Learning to use a smartphone might not be near as difficult as learning to play the violin, but researchers say these two activities may have some things in common. Brain scientists have found that smartphones change the brain of its users. Smartphones can shape the parts of the brain that govern finger movement the same way as when we try to learn how to play a musical instrument, like the violin.
Every region in the human body, from toes to fingers, has a specially designated processing area in the part of the brain called the somatosensory system. These areas can change and grow all through a person’s lifetime.
When a particular area in the brain is changing following repeated violin practice, that area grows larger than in people how do not learn to play the violin.
Arko Ghosh, one of the scientists involved in the study wanted to see what happens to the human brain after daily use of smartphone. Ghosh said that smartphones can offer the opportunity to understand how the normal life can shape normal people’s brains.
His team of researchers used EEGs to measure the brain activity of 37 people involved in the study, 26 of whom were touch screen smartphone users. The other subjects used regular cellphones.
The scientists place 62 electrodes on the heads of the subjects and analyzed their brain activity while the subjects used their middle fingers, forefingers and thumbs to operate their smartphones.
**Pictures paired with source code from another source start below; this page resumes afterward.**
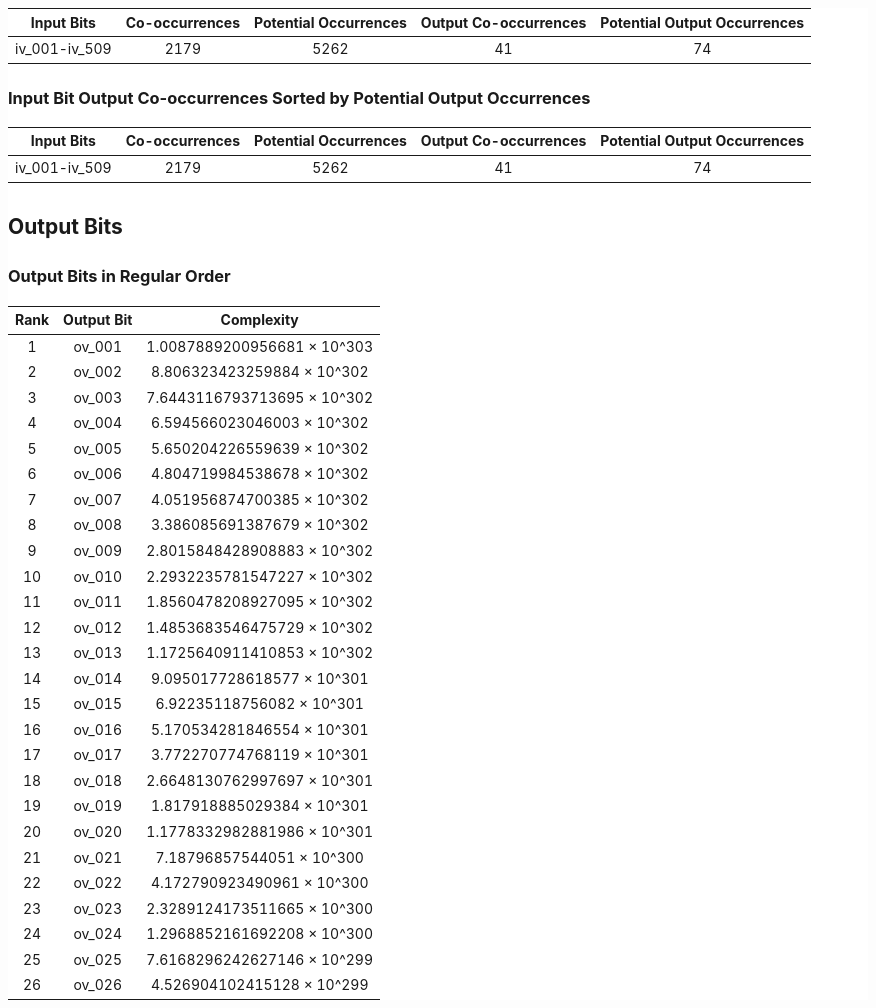| Input Bits | Co-occurrences | Potential Occurrences | Output Co-occurrences | Potential Output Occurrences |
|:----------:|:--------------:|:---------------------:|:---------------------:|:----------------------------:|
| iv_001-iv_509 | 2179 | 5262 | 41 | 74 |

### Input Bit Output Co-occurrences Sorted by Potential Output Occurrences

| Input Bits | Co-occurrences | Potential Occurrences | Output Co-occurrences | Potential Output Occurrences |
|:----------:|:--------------:|:---------------------:|:---------------------:|:----------------------------:|
| iv_001-iv_509 | 2179 | 5262 | 41 | 74 |

## Output Bits

### Output Bits in Regular Order

| Rank | Output Bit | Complexity |
|:----:|:----------:|:----------:|
| 1 | ov_001 | 1.0087889200956681 × 10^303 |
| 2 | ov_002 | 8.806323423259884 × 10^302 |
| 3 | ov_003 | 7.6443116793713695 × 10^302 |
| 4 | ov_004 | 6.594566023046003 × 10^302 |
| 5 | ov_005 | 5.650204226559639 × 10^302 |
| 6 | ov_006 | 4.804719984538678 × 10^302 |
| 7 | ov_007 | 4.051956874700385 × 10^302 |
| 8 | ov_008 | 3.386085691387679 × 10^302 |
| 9 | ov_009 | 2.8015848428908883 × 10^302 |
| 10 | ov_010 | 2.2932235781547227 × 10^302 |
| 11 | ov_011 | 1.8560478208927095 × 10^302 |
| 12 | ov_012 | 1.4853683546475729 × 10^302 |
| 13 | ov_013 | 1.1725640911410853 × 10^302 |
| 14 | ov_014 | 9.095017728618577 × 10^301 |
| 15 | ov_015 | 6.92235118756082 × 10^301 |
| 16 | ov_016 | 5.170534281846554 × 10^301 |
| 17 | ov_017 | 3.772270774768119 × 10^301 |
| 18 | ov_018 | 2.6648130762997697 × 10^301 |
| 19 | ov_019 | 1.817918885029384 × 10^301 |
| 20 | ov_020 | 1.1778332982881986 × 10^301 |
| 21 | ov_021 | 7.18796857544051 × 10^300 |
| 22 | ov_022 | 4.172790923490961 × 10^300 |
| 23 | ov_023 | 2.3289124173511665 × 10^300 |
| 24 | ov_024 | 1.2968852161692208 × 10^300 |
| 25 | ov_025 | 7.6168296242627146 × 10^299 |
| 26 | ov_026 | 4.526904102415128 × 10^299 |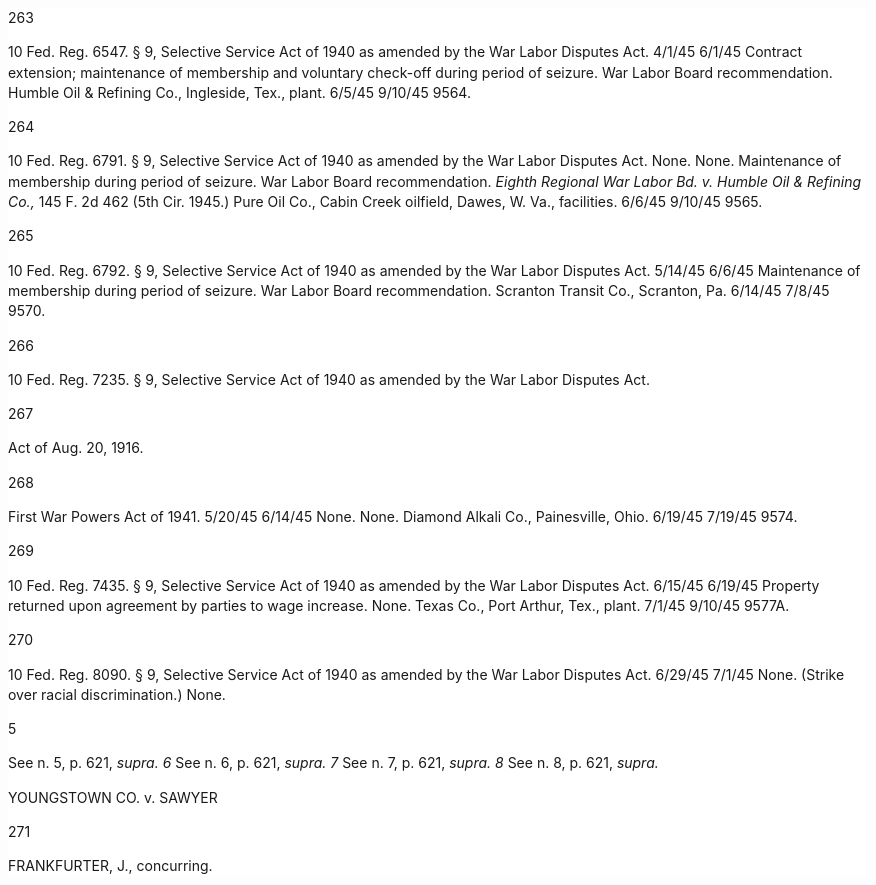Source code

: 263

10 Fed. Reg. 6547. § 9, Selective Service Act of 1940 as amended by the War
Labor Disputes Act. 4/1/45 6/1/45 Contract extension; maintenance of
membership and voluntary check-off during period of seizure. War Labor Board
recommendation. Humble Oil & Refining Co., Ingleside, Tex., plant. 6/5/45
9/10/45 9564.

264

10 Fed. Reg. 6791. § 9, Selective Service Act of 1940 as amended by the War
Labor Disputes Act. None. None. Maintenance of membership during period of
seizure. War Labor Board recommendation. _Eighth Regional War Labor Bd. v.
Humble Oil & Refining Co.,_ 145 F. 2d 462 (5th Cir. 1945.) Pure Oil Co., Cabin
Creek oilfield, Dawes, W. Va., facilities. 6/6/45 9/10/45 9565.

265

10 Fed. Reg. 6792. § 9, Selective Service Act of 1940 as amended by the War
Labor Disputes Act. 5/14/45 6/6/45 Maintenance of membership during period of
seizure. War Labor Board recommendation. Scranton Transit Co., Scranton, Pa.
6/14/45 7/8/45 9570.

266

10 Fed. Reg. 7235. § 9, Selective Service Act of 1940 as amended by the War
Labor Disputes Act.

267

Act of Aug. 20, 1916.

268

First War Powers Act of 1941. 5/20/45 6/14/45 None. None. Diamond Alkali Co.,
Painesville, Ohio. 6/19/45 7/19/45 9574.

269

10 Fed. Reg. 7435. § 9, Selective Service Act of 1940 as amended by the War
Labor Disputes Act. 6/15/45 6/19/45 Property returned upon agreement by
parties to wage increase. None. Texas Co., Port Arthur, Tex., plant. 7/1/45
9/10/45 9577A.

270

10 Fed. Reg. 8090. § 9, Selective Service Act of 1940 as amended by the War
Labor Disputes Act. 6/29/45 7/1/45 None. (Strike over racial discrimination.)
None.

5

See n. 5, p. 621, _supra._ _6_ See n. 6, p. 621, _supra._ _7_ See n. 7, p.
621, _supra._ _8_ See n. 8, p. 621, _supra._

YOUNGSTOWN CO. v. SAWYER

271

FRANKFURTER, J., concurring.

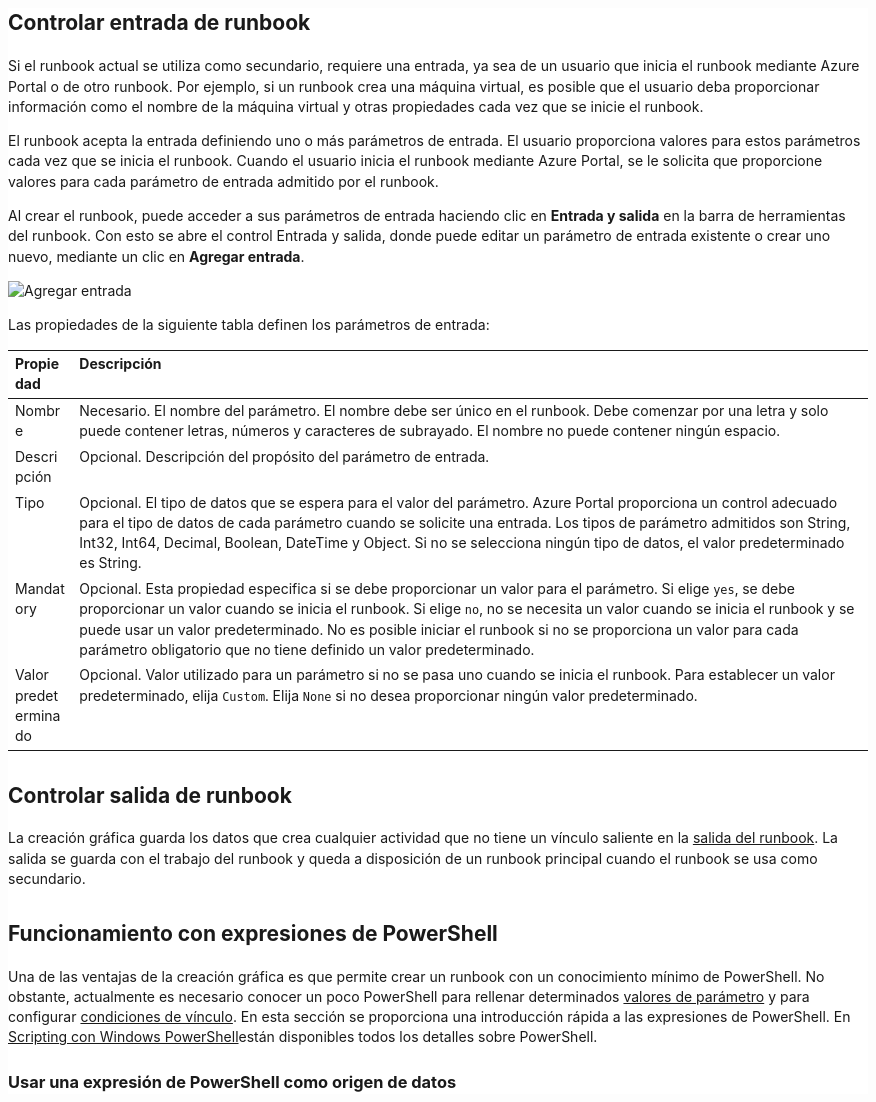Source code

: ## <a name="handle-runbook-input"></a>Controlar entrada de runbook

Si el runbook actual se utiliza como secundario, requiere una entrada, ya sea de un usuario que inicia el runbook mediante Azure Portal o de otro runbook. Por ejemplo, si un runbook crea una máquina virtual, es posible que el usuario deba proporcionar información como el nombre de la máquina virtual y otras propiedades cada vez que se inicie el runbook.

El runbook acepta la entrada definiendo uno o más parámetros de entrada. El usuario proporciona valores para estos parámetros cada vez que se inicia el runbook. Cuando el usuario inicia el runbook mediante Azure Portal, se le solicita que proporcione valores para cada parámetro de entrada admitido por el runbook.

Al crear el runbook, puede acceder a sus parámetros de entrada haciendo clic en **Entrada y salida** en la barra de herramientas del runbook. Con esto se abre el control Entrada y salida, donde puede editar un parámetro de entrada existente o crear uno nuevo, mediante un clic en **Agregar entrada**.

![Agregar entrada](media/automation-graphical-authoring-intro/runbook-edit-add-input.png)

Las propiedades de la siguiente tabla definen los parámetros de entrada:

| Propiedad | Descripción |
|:--- |:--- |
| Nombre | Necesario. El nombre del parámetro. El nombre debe ser único en el runbook. Debe comenzar por una letra y solo puede contener letras, números y caracteres de subrayado. El nombre no puede contener ningún espacio. |
| Descripción |Opcional. Descripción del propósito del parámetro de entrada. |
| Tipo | Opcional. El tipo de datos que se espera para el valor del parámetro. Azure Portal proporciona un control adecuado para el tipo de datos de cada parámetro cuando se solicite una entrada. Los tipos de parámetro admitidos son String, Int32, Int64, Decimal, Boolean, DateTime y Object. Si no se selecciona ningún tipo de datos, el valor predeterminado es String.|
| Mandatory | Opcional. Esta propiedad especifica si se debe proporcionar un valor para el parámetro. Si elige `yes`, se debe proporcionar un valor cuando se inicia el runbook. Si elige `no`, no se necesita un valor cuando se inicia el runbook y se puede usar un valor predeterminado. No es posible iniciar el runbook si no se proporciona un valor para cada parámetro obligatorio que no tiene definido un valor predeterminado. |
| Valor predeterminado | Opcional. Valor utilizado para un parámetro si no se pasa uno cuando se inicia el runbook. Para establecer un valor predeterminado, elija `Custom`. Elija `None` si no desea proporcionar ningún valor predeterminado. |

## <a name="handle-runbook-output"></a>Controlar salida de runbook

La creación gráfica guarda los datos que crea cualquier actividad que no tiene un vínculo saliente en la [salida del runbook](./automation-runbook-output-and-messages.md). La salida se guarda con el trabajo del runbook y queda a disposición de un runbook principal cuando el runbook se usa como secundario.

## <a name="work-with-powershell-expressions"></a>Funcionamiento con expresiones de PowerShell

Una de las ventajas de la creación gráfica es que permite crear un runbook con un conocimiento mínimo de PowerShell. No obstante, actualmente es necesario conocer un poco PowerShell para rellenar determinados [valores de parámetro](#use-activities) y para configurar [condiciones de vínculo](#use-links-for-workflow). En esta sección se proporciona una introducción rápida a las expresiones de PowerShell. En [Scripting con Windows PowerShell](/powershell/scripting/overview)están disponibles todos los detalles sobre PowerShell.

### <a name="use-a-powershell-expression-as-a-data-source"></a>Usar una expresión de PowerShell como origen de datos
The researchers discovered that the cortical activity of the subjects who used smartphones was different than of the one who used old cellphones. The more they used the smartphones during the experiment, the greater the signal was in the somatosensory cortex. This was more visible in the brain areas that control the thumbs.
Ghosh said that the digital technology we use every day changes the sensory processing in the brain, and the changes are bigger than they expected.
The researchers said the changes in the subjects using the smartphones are similar to the ones that happen with violin players.